Is Ondansetron (ondansetron) associated with liver failure?

From the Guidelines

Ondansetron can be used cautiously in patients with liver failure, but dose adjustments may be necessary, with a recommended total daily dose not exceeding 8 mg, as indicated in the most recent guidelines 1. When considering the use of ondansetron in patients with liver failure, it is crucial to understand the drug's metabolism and potential for hepatotoxicity. Ondansetron is primarily metabolized in the liver through the cytochrome P450 enzyme system, and when liver function is compromised, the drug's elimination half-life can be prolonged, potentially leading to higher blood levels and increased risk of side effects 1. The evidence suggests that ondansetron is generally considered safe for short-term use in patients with liver disease, but monitoring for adverse effects such as QT interval prolongation is important, especially in patients with electrolyte abnormalities which often accompany liver failure 1. Common side effects like headache and constipation may still occur, but serious hepatotoxicity directly caused by ondansetron is rare. For patients with both liver failure and kidney impairment, even greater caution is warranted as drug clearance may be further reduced. In the context of managing irritable bowel syndrome (IBS) with diarrhea, ondansetron, a 5-Hydroxytryptamine 3 receptor antagonist, can be considered as a second-line treatment option, titrated from a dose of 4 mg once a day to a maximum of 8 mg three times a day, as suggested by recent guidelines 1. It is essential to weigh the benefits and risks of using ondansetron in patients with liver failure, considering the potential for reduced drug clearance and increased risk of side effects, and to closely monitor patients for any adverse effects. Given the most recent evidence, ondansetron can be a viable option for patients with liver failure, provided that dose adjustments are made and the patient is closely monitored for potential side effects 1. Key considerations include:

• Dose adjustment to not exceed 8 mg total daily dose in severe hepatic impairment
• Monitoring for QT interval prolongation and other adverse effects
• Caution in patients with both liver and kidney impairment
• Consideration of ondansetron as a second-line treatment for IBS with diarrhea in patients with liver failure, with careful monitoring and dose titration.

From the Research

Ondansetron and Liver Failure

• Ondansetron is primarily eliminated via hepatic metabolism, and liver disease may affect its clearance 2.
• Studies have shown that patients with severe hepatic impairment have a lower mean plasma clearance of ondansetron, resulting in increased AUC and t1/2 2, 3.
• The dosing frequency of ondansetron should be limited to once daily in patients with severe hepatic impairment 2, 3.
• Elevation of aminotransferase levels is a rarely reported adverse effect of ondansetron, and it is not dose-related and has not been associated with liver injury 4.
• Low-dose ondansetron did not significantly change biochemical markers of liver injury in patients with alcohol use disorder 5.
• The safety of ondansetron has been reviewed, and increases in liver function tests were observed, but the incidence was similar to that of metoclopramide, and no end-organ toxicity was seen 6.

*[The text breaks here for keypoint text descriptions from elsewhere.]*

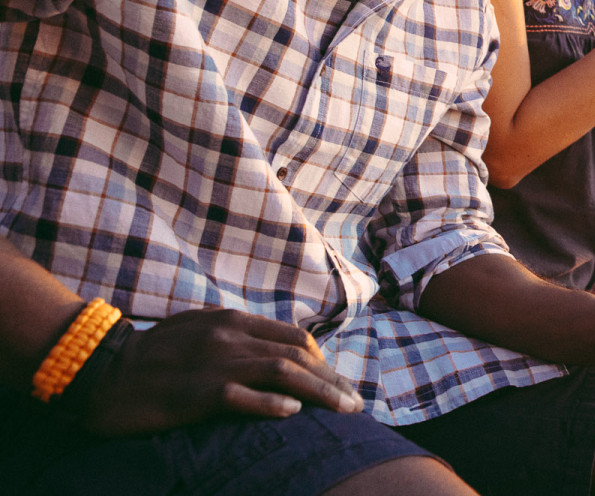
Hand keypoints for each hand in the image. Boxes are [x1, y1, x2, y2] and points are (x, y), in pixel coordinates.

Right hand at [81, 308, 363, 435]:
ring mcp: (213, 363)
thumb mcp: (200, 330)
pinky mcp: (193, 392)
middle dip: (332, 381)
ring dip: (319, 393)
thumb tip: (277, 351)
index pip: (295, 338)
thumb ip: (237, 336)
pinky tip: (293, 413)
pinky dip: (269, 404)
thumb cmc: (152, 355)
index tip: (338, 384)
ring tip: (343, 411)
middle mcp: (230, 337)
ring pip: (281, 373)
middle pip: (297, 356)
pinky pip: (239, 397)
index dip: (324, 362)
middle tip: (354, 405)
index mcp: (233, 321)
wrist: (98, 369)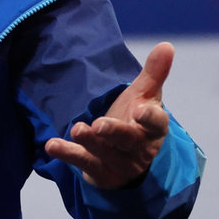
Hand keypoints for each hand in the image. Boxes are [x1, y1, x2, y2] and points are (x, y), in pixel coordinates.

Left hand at [45, 41, 173, 188]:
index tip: (139, 110)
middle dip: (115, 132)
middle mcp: (139, 148)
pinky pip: (85, 164)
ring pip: (106, 154)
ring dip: (91, 143)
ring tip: (77, 129)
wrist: (126, 158)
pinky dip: (69, 155)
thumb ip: (153, 73)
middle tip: (100, 124)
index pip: (156, 123)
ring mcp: (120, 163)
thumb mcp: (143, 96)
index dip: (149, 118)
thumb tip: (166, 45)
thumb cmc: (134, 120)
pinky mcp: (101, 173)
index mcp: (152, 128)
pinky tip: (52, 145)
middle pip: (129, 141)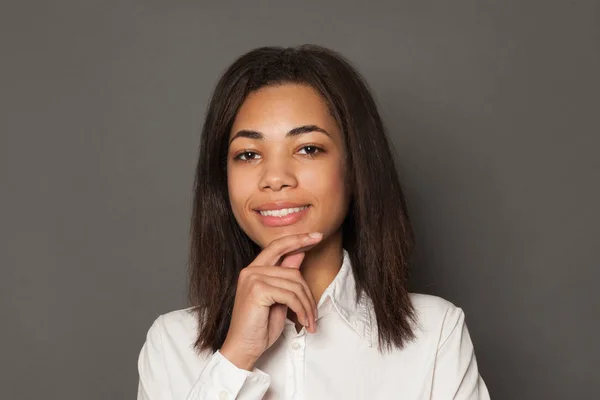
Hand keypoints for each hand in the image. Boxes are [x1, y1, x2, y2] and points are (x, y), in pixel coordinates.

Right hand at [220, 232, 321, 369]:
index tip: (317, 235)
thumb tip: (299, 253)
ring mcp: (252, 278)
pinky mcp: (257, 290)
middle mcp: (251, 270)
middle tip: (313, 313)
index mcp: (254, 269)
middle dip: (308, 293)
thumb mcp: (278, 298)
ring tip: (308, 322)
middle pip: (293, 271)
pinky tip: (301, 322)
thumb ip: (286, 276)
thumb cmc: (259, 326)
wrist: (243, 348)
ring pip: (294, 284)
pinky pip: (290, 295)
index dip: (298, 239)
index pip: (278, 246)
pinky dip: (301, 310)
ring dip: (307, 306)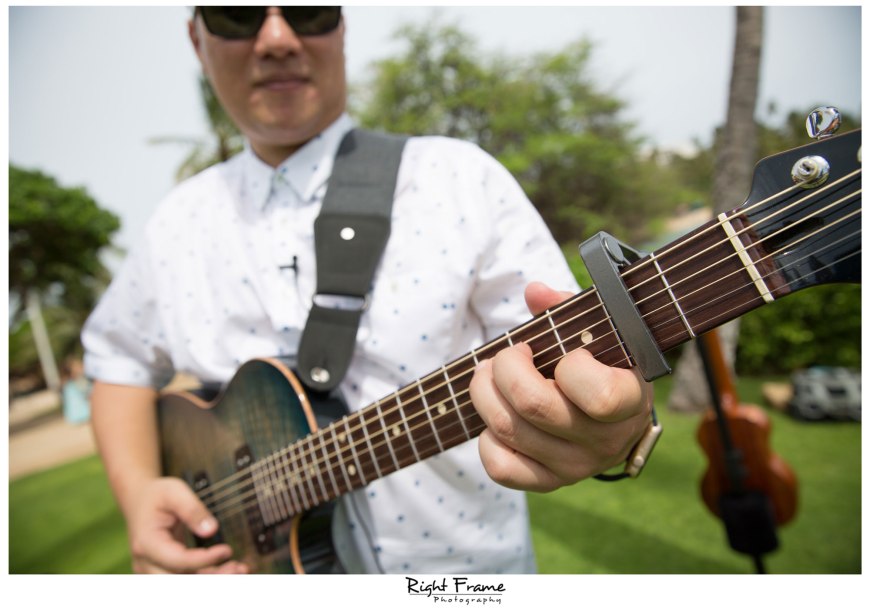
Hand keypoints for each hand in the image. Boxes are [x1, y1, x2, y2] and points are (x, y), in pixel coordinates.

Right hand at [126, 477, 248, 573]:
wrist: (139, 500)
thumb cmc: (157, 495)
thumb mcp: (174, 492)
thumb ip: (192, 509)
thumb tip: (212, 530)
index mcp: (146, 543)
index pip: (177, 560)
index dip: (204, 559)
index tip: (227, 550)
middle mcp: (147, 563)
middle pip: (179, 580)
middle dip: (210, 578)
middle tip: (239, 568)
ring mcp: (153, 569)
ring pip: (185, 582)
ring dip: (213, 579)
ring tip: (240, 569)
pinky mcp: (165, 570)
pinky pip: (187, 578)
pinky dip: (208, 576)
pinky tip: (230, 569)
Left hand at [469, 282, 652, 491]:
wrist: (612, 413)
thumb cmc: (600, 360)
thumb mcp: (596, 330)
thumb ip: (567, 307)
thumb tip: (534, 292)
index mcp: (630, 400)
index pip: (598, 395)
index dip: (570, 366)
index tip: (566, 353)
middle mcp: (606, 441)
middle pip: (533, 405)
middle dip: (505, 367)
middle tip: (505, 354)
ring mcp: (576, 467)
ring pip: (508, 430)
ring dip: (484, 392)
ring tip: (487, 373)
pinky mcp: (549, 482)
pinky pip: (502, 468)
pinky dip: (487, 439)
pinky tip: (496, 416)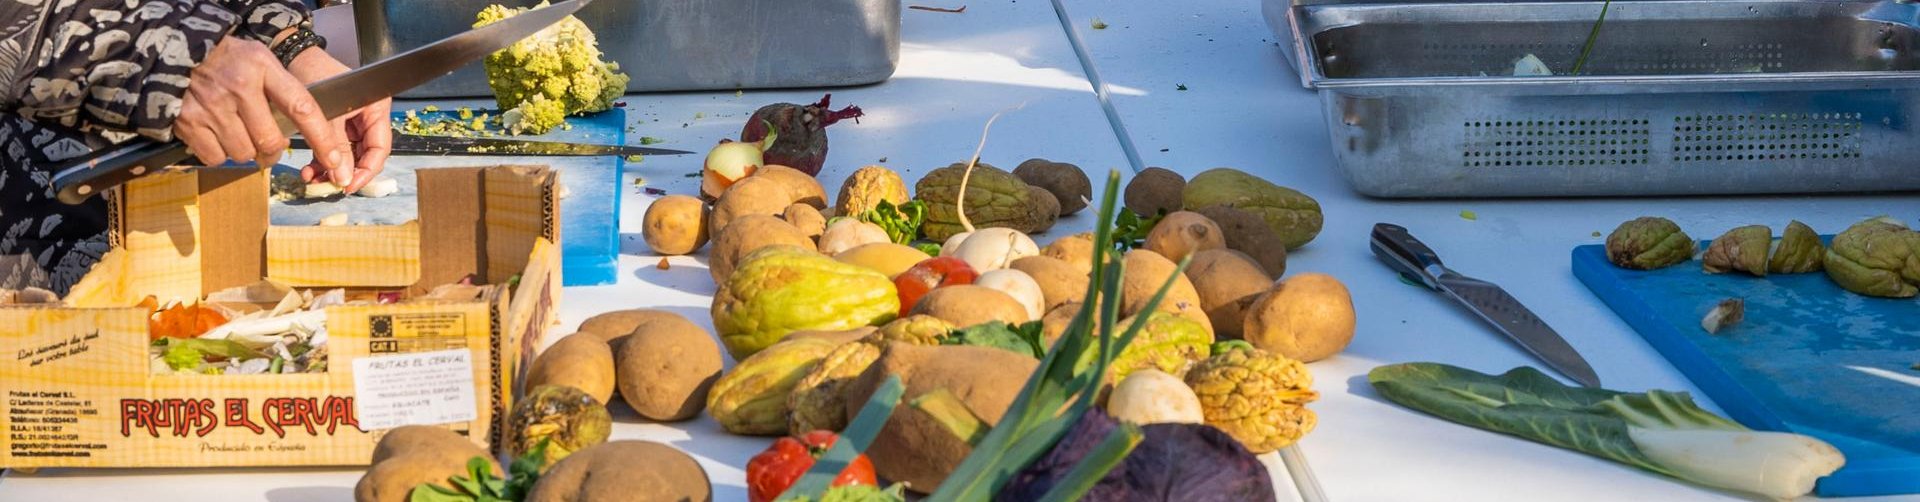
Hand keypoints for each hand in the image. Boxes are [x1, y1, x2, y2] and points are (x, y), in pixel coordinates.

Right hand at [172, 37, 346, 178]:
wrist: (171, 51)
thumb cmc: (225, 58)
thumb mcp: (259, 59)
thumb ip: (281, 89)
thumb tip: (305, 130)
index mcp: (262, 67)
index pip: (302, 108)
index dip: (321, 138)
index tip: (334, 159)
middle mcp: (238, 87)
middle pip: (270, 142)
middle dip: (273, 150)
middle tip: (268, 144)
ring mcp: (212, 107)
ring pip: (244, 154)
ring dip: (245, 150)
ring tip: (236, 131)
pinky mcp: (188, 123)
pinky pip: (216, 158)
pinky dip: (219, 153)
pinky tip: (215, 134)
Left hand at [288, 49, 391, 192]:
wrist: (292, 57)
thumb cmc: (315, 73)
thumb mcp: (326, 113)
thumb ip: (336, 146)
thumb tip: (343, 178)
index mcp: (376, 108)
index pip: (380, 148)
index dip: (366, 171)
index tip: (349, 186)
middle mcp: (368, 116)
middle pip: (364, 154)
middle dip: (346, 172)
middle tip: (331, 187)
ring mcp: (351, 122)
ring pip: (348, 155)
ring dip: (332, 169)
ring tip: (313, 179)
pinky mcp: (335, 124)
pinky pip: (334, 149)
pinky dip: (322, 161)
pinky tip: (309, 169)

Pharmacokinetics of Ondansetron in Hepatic Insufficiency

• The pharmacokinetics of ondansetron were assessed in patients with different degrees of hepatic insufficiency, and the results showed a reduced first-pass effect in patients with liver disease, resulting in a higher AUC0-infinity 2.
• A correlation existed between clearance of ondansetron and decreased antipyrine clearance, and a smaller correlation existed between ondansetron clearance and indocyanine green clearance 2.
• Mean percent of ondansetron bound to plasma proteins was significantly lower in patients with liver disease than in control subjects 2.

Safety and Efficacy of Ondansetron in Patients with Liver Disease

• Ondansetron is well tolerated in patients with liver disease, and the principal side effects are constipation and headache 6.
• No severe adverse reactions attributed to ondansetron were reported in patients with hepatic impairment 2, 3.
• Low-dose ondansetron has the potential to be a safe treatment option for subjects with alcohol use disorder and alcohol-associated liver disease 5.